The energy sector turned in the day's best group performance thanks to higher crude oil prices, while consumer discretionary stocks closed higher following strength in Wal-Mart shares.
Retail giant Wal-Mart Stores was the Dow's big winner, gaining 3.5% on upgrades from several analysts. The company recently said it would decrease the number of planned U.S. store openings by at least 25% this year.
Krispy Kreme said its first-quarter loss widened to $7.4 million, or 12 cents a share. Analysts polled by Thomson Financial were expecting earnings of 5 cents a share.

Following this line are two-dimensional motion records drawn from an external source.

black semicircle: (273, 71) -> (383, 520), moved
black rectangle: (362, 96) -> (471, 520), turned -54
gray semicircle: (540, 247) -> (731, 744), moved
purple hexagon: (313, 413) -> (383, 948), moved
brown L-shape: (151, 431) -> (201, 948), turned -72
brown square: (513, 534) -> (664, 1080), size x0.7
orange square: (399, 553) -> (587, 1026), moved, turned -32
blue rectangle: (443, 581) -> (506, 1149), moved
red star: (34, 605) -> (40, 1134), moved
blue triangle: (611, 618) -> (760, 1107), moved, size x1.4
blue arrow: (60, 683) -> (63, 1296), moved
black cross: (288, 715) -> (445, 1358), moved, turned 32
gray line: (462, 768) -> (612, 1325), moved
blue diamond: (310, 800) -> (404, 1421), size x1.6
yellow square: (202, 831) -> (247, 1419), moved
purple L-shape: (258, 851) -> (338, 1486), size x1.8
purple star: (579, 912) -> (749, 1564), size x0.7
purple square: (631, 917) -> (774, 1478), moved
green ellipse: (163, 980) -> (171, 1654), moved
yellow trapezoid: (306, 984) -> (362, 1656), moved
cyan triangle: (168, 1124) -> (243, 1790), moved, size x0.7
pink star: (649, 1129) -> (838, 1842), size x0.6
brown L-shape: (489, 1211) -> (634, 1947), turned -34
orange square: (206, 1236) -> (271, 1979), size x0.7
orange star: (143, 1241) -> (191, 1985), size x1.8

In economic news, factory orders rose less than expected. Factory orders rose 0.2% in April compared to a rise of 4.1% in March. Economists predicted a 0.6% rise in orders.

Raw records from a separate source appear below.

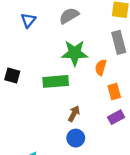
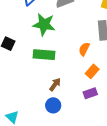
green star: (75, 53) -> (44, 24), moved
orange rectangle: (114, 92) -> (92, 71), turned 48

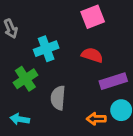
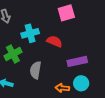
red semicircle: (92, 55) -> (54, 41), moved

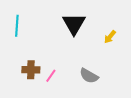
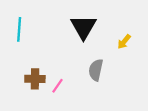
gray semicircle: (89, 76) -> (96, 70), moved, turned 72

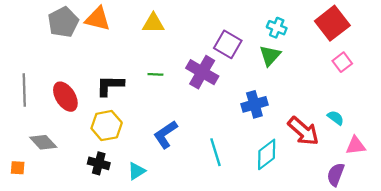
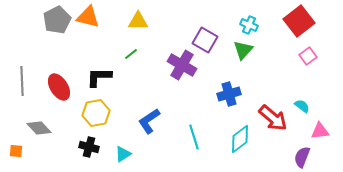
green line: (155, 74) -> (131, 54), moved, turned -40

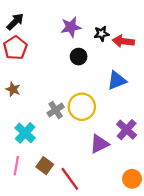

New York light sweet crude futures jumped 1.7%, topping $66 a barrel on concerns that a tropical cyclone developing in the Indian Ocean could disrupt operations in the Persian Gulf.
Investors were also keeping a close eye on interest rates, as the yield on the 10-year benchmark has creeped toward the 5% mark.
Treasury prices gained, sending yields lower.
European Shares Close Lower
European shares closed lower after a plunge in the Shanghai Composite index worried investors. But merger and acquisition news gave investors some reason to buy.
The London FTSE-100, Frankfurt DAX and Paris CAC-40 all finished down.
Companies in the M&A arena included Dutch financial-services company SNS Reaal, which agreed to buy Axa'sDutch insurance businesses for $2.35 billion. The move almost doubles SNS' market share.
And in the U.K., Whitbread will sell its gym chain David Lloyd Leisure to a private-equity consortium for $1.8 billion, as the group concentrates on its more profitable components.
Meanwhile, Royal Bank of Scotland is looking to auction off British utility Southern Water for about $7.9 billion, sources familiar with the situation told Reuters Sunday.
And international relations were strained at the G8 summit in Germany as Russian President Vladimir Putin threatened to retarget his countries nuclear weapons at Europe if the U.S. went ahead with a missile defense shield near Russia’s borders.
Asian Shares Mostly Higher
Asian stocks pared early gains as a steep fall in mainland Chinese shares alarmed investors. But South Korea and Australia closed at record levels.
Tokyo's Nikkei 225 Average finished just a touch higher to close at its highest in three months as Komatsu jumped on strong corporate capital spending data, but worries about falls in Chinese stocks curbed gains. Mitsui O.S.K. Lines and other shipping firms sailed higher following Credit Suisse upgrades and Toyota Motor rose after its strong U.S. sales data for May.
In South Korea, Seoul shares climbed to their sixth straight record close as exporters such as
Hyundai Motor rose after strong U.S. economic data on a day that saw the main index dive from its session high only to rebound later.
Last week's hike in stamp duty on stock trades weighed heavily on Chinese share prices, despite state-run newspapers seeking to reassure investors in front-page articles that the move was for the long-term benefit of the market. Investors are also concerned that should the stamp duty rise fail to rein in speculation, regulators will take further tightening steps. Small-cap speculative shares continued to tumble while the index was also dragged down by several heavily weighted stocks including oil refiner Sinopec, which fell more than 9% after rising sharply last week.
Hong Kong stocks were higher by 0.2%, as investors took their cues from strong U.S. economic data while shrugging off sharp declines in mainland equities.
Singapore's Straits Times Index hit a new all-time high led by gains in Singapore Exchange and Parkway Holdings. SGX surged as much as 9.6% to a new high of S$8.60, on hopes that it would succeed in attracting more Vietnamese listings, in line with its aim to be a regional bourse.